The Germans could call on Swiss global diagnostics giant Roche, which has a heavy presence in Germany; while South Korea had smaller pharmaceutical producers such as Kogene Biotech. This helps explain why both countries have managed to test widely: Germany at around 25,000 tests per one million people, South Korea at nearly 12,000. Meanwhile the UK is still below 10,000 per million after battling to catch up. The UK is likely to miss its target of 100,000 daily tests by the end of April, having conducted fewer than 30,000 on Monday April 27.
The UK is also not part of global supply chains for the basic components of the tests – reagents and nasal swabs – both of which are in short supply. The world’s largest supplier of nasal swabs is Copan of Lombardy, an early victim of the virus.

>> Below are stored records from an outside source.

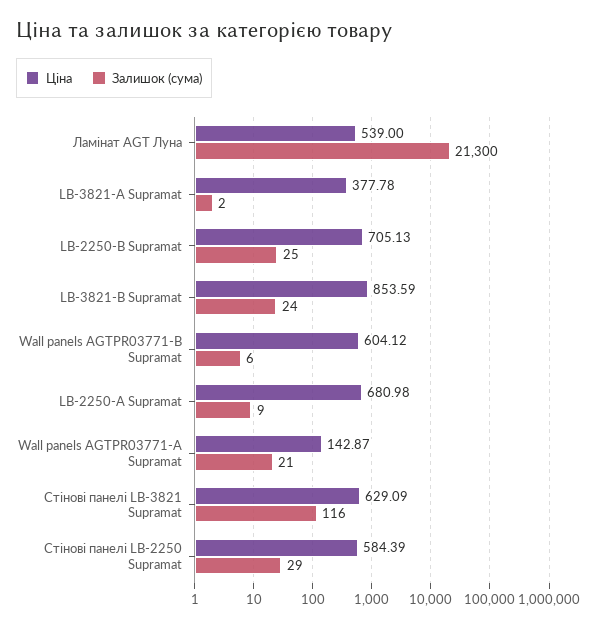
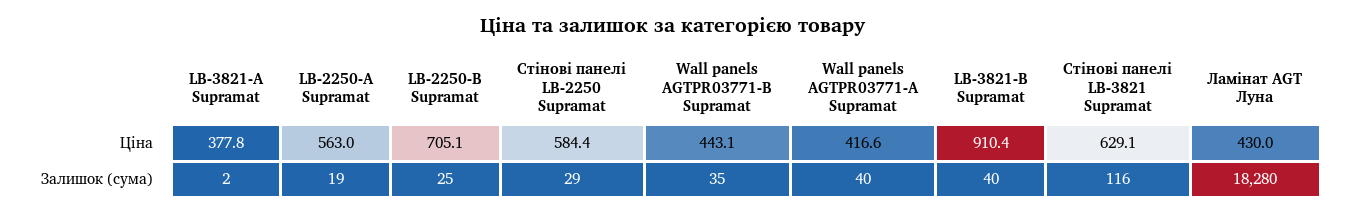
  {
    "Ціна": {
-     "Ламінат AGT Луна": 539,
+     "Ламінат AGT Луна": 430,
      "LB-3821-А Supramat": 377.78,
      "LB-2250-В Supramat": 705.13,
-     "LB-3821-В Supramat": 853.59,
+     "LB-3821-В Supramat": 910.4,
-     "Wall panels AGTPR03771-B Supramat": 604.12,
+     "Wall panels AGTPR03771-B Supramat": 443.1,
-     "LB-2250-А Supramat": 680.98,
+     "LB-2250-А Supramat": 563,
-     "Wall panels AGTPR03771-А Supramat": 142.87,
+     "Wall panels AGTPR03771-А Supramat": 416.6,
      "Стінові панелі LB-3821 Supramat": 629.09,
      "Стінові панелі LB-2250 Supramat": 584.39
    },
    "Залишок (сума)": {
-     "Ламінат AGT Луна": 21300,
+     "Ламінат AGT Луна": 18280,
      "LB-3821-А Supramat": 2,
      "LB-2250-В Supramat": 25,
-     "LB-3821-В Supramat": 24,
+     "LB-3821-В Supramat": 40,
-     "Wall panels AGTPR03771-B Supramat": 6,
+     "Wall panels AGTPR03771-B Supramat": 35,
-     "LB-2250-А Supramat": 9,
+     "LB-2250-А Supramat": 19,
-     "Wall panels AGTPR03771-А Supramat": 21,
+     "Wall panels AGTPR03771-А Supramat": 40,
      "Стінові панелі LB-3821 Supramat": 116,
      "Стінові панелі LB-2250 Supramat": 29
    }
  }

At the start of the crisis, Germany could place orders for 10,000 ventilators with domestic medical supply company Draegerwerk, one of the world’s three largest ventilator makers. The UK government had to rely on Dyson, Babcock, Airbus and Formula 1, none of whom were in this space already.
It is similar with masks. China made 50% of the world’s masks before the crisis, and has expanded production 12-fold just to meet domestic demand. The UK lacks the manufacturing capabilities to upscale in this way and has been unable to rely on the global market to provide the masks it needs.
While Burberry, Royal Mint and Rolls-Royce are producing gowns, and Ineos, Diageo and Unilever are making hand-hygiene products, the UK’s capacity for such flexibility is limited relative to Germany or South Korea. As Hancock again conceded, the UK “went into this crisis without a large-scale domestic PPE manufacturing industry to draw on” and “several countries have placed export bans on the sale of PPE”.
As countries close their borders and turn production inwards, multinational firms that were part of global supply chains cannot export freely. China was not authorising mask exports at one stage – and even the output in China of the American conglomerate 3M cannot be exported back to its home country.
This scenario is repeating worldwide. The US invoked the Defense Production Act to force American companies to prioritise US orders, preventing 3M from supplying premium masks to Canada and Latin America.
In incidents reminiscent of fiction rather than international trade, the US intercepted a shipment of masks bound for France and medical equipment bound for Germany – “modern piracy”, as the Berlin state interior minister Andreas Geisel called it. Meanwhile, France and Germany have prevented masks and gloves from being shipped to Italy and Spain.
Faith no more
The UK’s strategy of concentrating on R&D and innovation, as well as services in which it is reckoned to have a comparative advantage such as law, finance and advertising, was part of this wider focus on globalisation that was highly successful in peacetime. The shortcomings have certainly been highlighted in 2020.
Some economists suggest that the only way out of this impasse is further global cooperation and moving away from the highly destructive nationalism that has taken over international medical equipment markets. Clearly, global cooperation will be essential to avoid regressing into protectionism.
Yet governments are realising that global production carries profound risks in a crisis. The German health minister Jens Spahn has said that his country needs to reduce reliance on international production, while the UK government seems to be realising this too. In future, countries will probably decide on key strategic industries in which they need to be self-sufficient. This may well increase costs for consumers – but they may be willing to pay the price. When the dust settles on COVID-19, our whole approach to global trade looks likely to be reconsidered.